Sulla scia del discorso di Drusilla, si è sottolineato da più parti, soprattutto sui social media, come la parola «diversità» non abbia giovato alla causa del Diversity Management, cioè della gestione delle diversità dei lavoratori dentro le organizzazioni: pertanto, sarebbe meglio parlare di «talento» e di «merito».
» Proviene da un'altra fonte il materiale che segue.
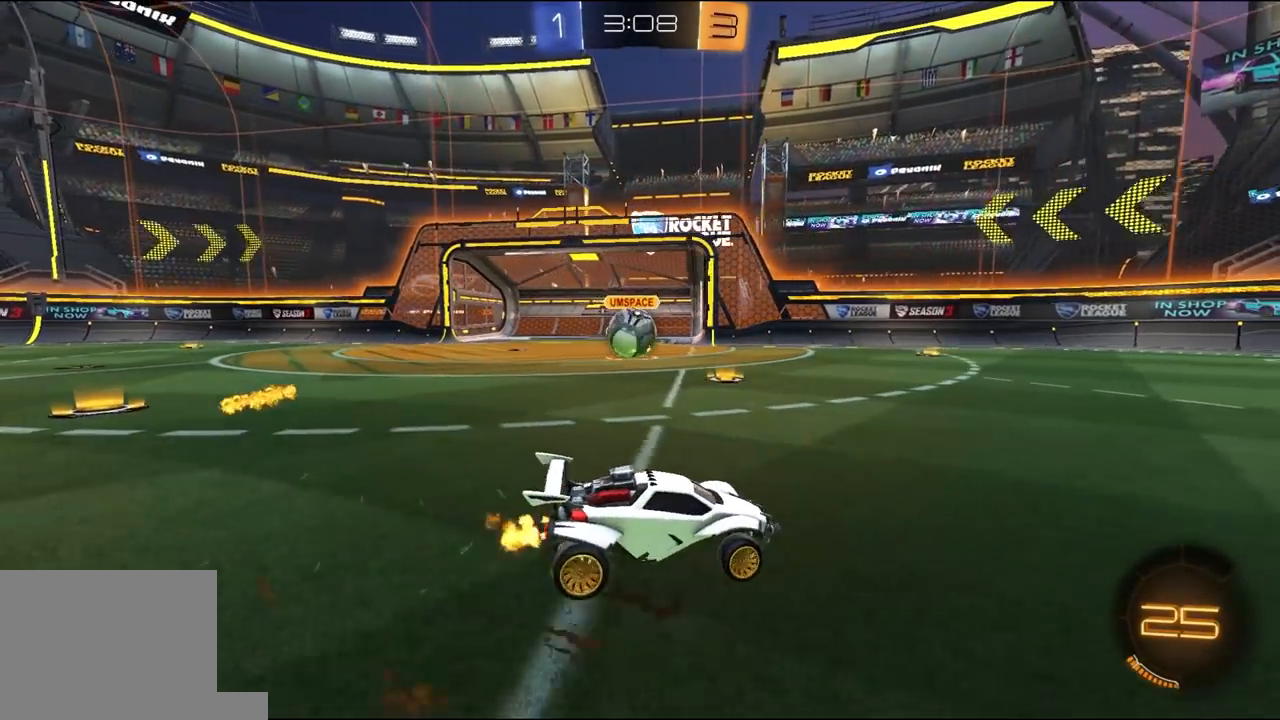
{"buttons": ["R2"], "left_stick": "right", "right_stick": "center", "events": [[33, "L1", "down"], [67, "L1", "up"], [300, "L2", "down"], [300, "R2", "up"], [300, "left_stick", "right"], [433, "R2", "down"], [467, "L2", "up"]]}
Sia diversità sia unicità si riferiscono all’identità delle persone. Vogliamo quindi riflettere sul ruolo che la diversità e l’unicità hanno nella costruzione dell’identità, prima di sostituire un termine con un altro. L’identità definisce chi siamo rispetto a chi non siamo e questa consapevolezza non si costruisce nel vuoto sociale[2]; lo sviluppo dell’identità è interdipendente alla nostra esperienza sociale. Non potremmo essere chi siamo senza aver vissuto in una certa cultura, aver avuto certi legami, aver convissuto con certi modelli educativi ecc. Siamo unici perché siamo noi stessi, ossia perché nella nostra vita facciamo un percorso personale e approdiamo alle nostre credenze dopo aver passato esperienze che non saranno mai uguali a quelle di qualcun altro; ma è solo nel confronto con l’altro – che è altro da noi e quindi diverso – che noi troviamo conferme o meno su chi siamo. Senza quindi questa attitudine relazionale che ci rende sociali, non potremmo essere unici e sapere chi siamo.
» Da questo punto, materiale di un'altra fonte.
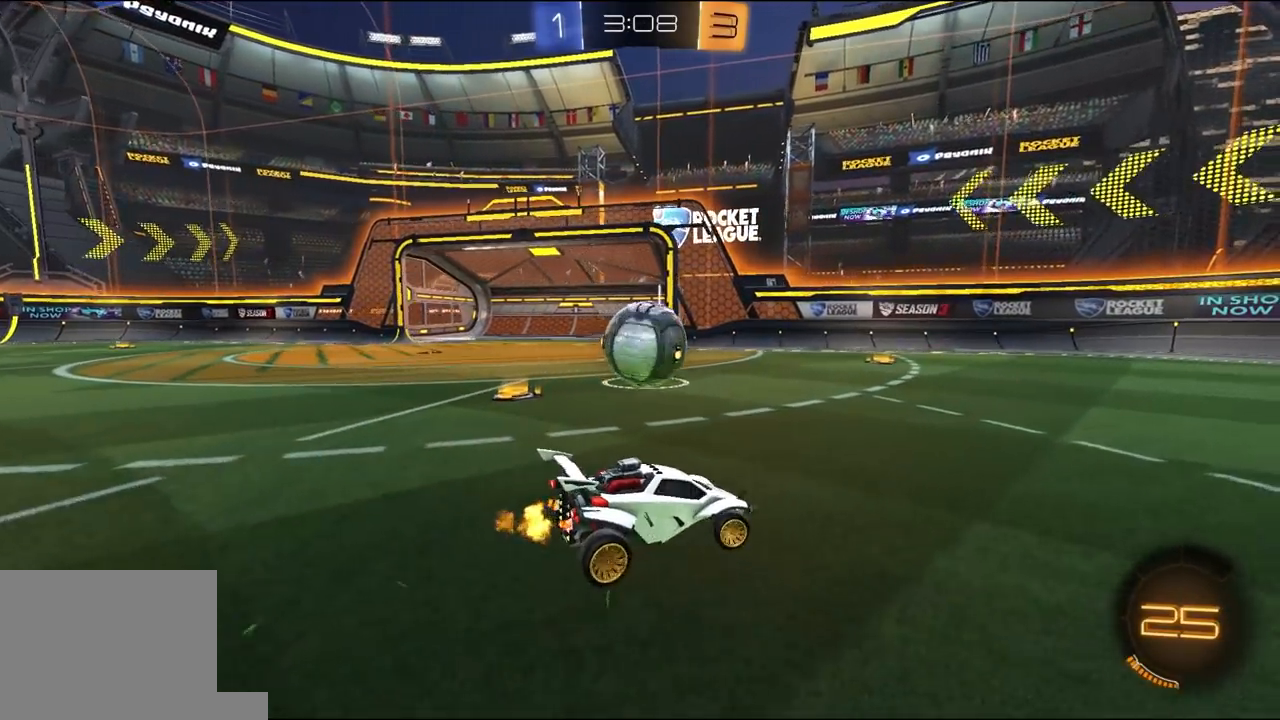
{"buttons": ["R2"], "left_stick": "right", "right_stick": "center", "events": [[100, "L1", "down"], [100, "R2", "up"], [167, "L1", "up"], [200, "R2", "down"]]}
La tesi centrale di ogni concezione costruttivista dello sviluppo sociale riguarda il fatto che lo sviluppo dell’identità individuale avviene nell’ambiente e con l’ambiente. È soprattutto nell’interazione con gli altri l’individuo si arricchisce di nuove e differenti modalità per interagire nel contesto in cui vive. Anche la psicologia dello sviluppo ha ormai mostrato come l’individuo, sin dai primi giorni di vita, padroneggia i repertori comportamentali che gli permettono di partecipare alla vita sociale. Nel corso delle interazioni, anche quelle più precoci, l’individuo impara a differenziarsi e a conoscere chi è. Erik Erikson[3] concettualizza l’identità in modo interdisciplinare: la dotazione biologica, l’esperienza personale, l’ambiente sociale e culturale contribuiscono insieme a dare forma e continuità all’esistenza unica di ciascuno di noi. Se, a discapito delle teorie e degli studi, sminuissimo il termine diversità sviliremmo quindi l’esperienza sociale che è invece decisiva per ciascun individuo. È nell’esperienza sociale che si costruiscono i processi di categorizzazione che ci guidano ad avere una rappresentazione della società; questi processi di semplificazione sono necessari perché il sociale è complesso e l’attività cognitiva dell’individuo ha bisogno di un certo grado di semplificazione per poter interagire con l’ambiente. Il Diversity Management è un approccio che ci aiuta a leggere le categorie negli ambienti di lavoro, analizzando come una specifica identità possa essere assurta a norma (e quindi diventare il punto di riferimento), e come l’altra, per differenza, possa essere considerata deviante e quindi portarsi dietro uno stigma che la svantaggia in un particolare ambiente. Ecco che le categorie possono essere interpretate in modo stereotipico ed essenzialista dando origine ad ambienti ostili e stigmatizzanti in cui l’appartenenza alle categorie diviene il criterio di scelta che può generare comportamenti discriminatori. Ed è in questi contesti che la parola diversità assume attribuzioni e connotati negativi e penalizzanti verso chi è considerato diverso dalla norma per vari aspetti della sua identità sociale. Quindi più che modificare il termine dobbiamo imparare a usarlo con cura.



[2] C. Taylor, Radici dell’io. La costruzione dell’identità moderna, Milano, Feltrinelli, 1993; A. Oliverio Ferraris, La costruzione dell’identità, Milano, Bollati Boringhieri, 2022.

[3] E. Erikson, Infanzia e società, Roma, Armando Editore, 2008 (1950).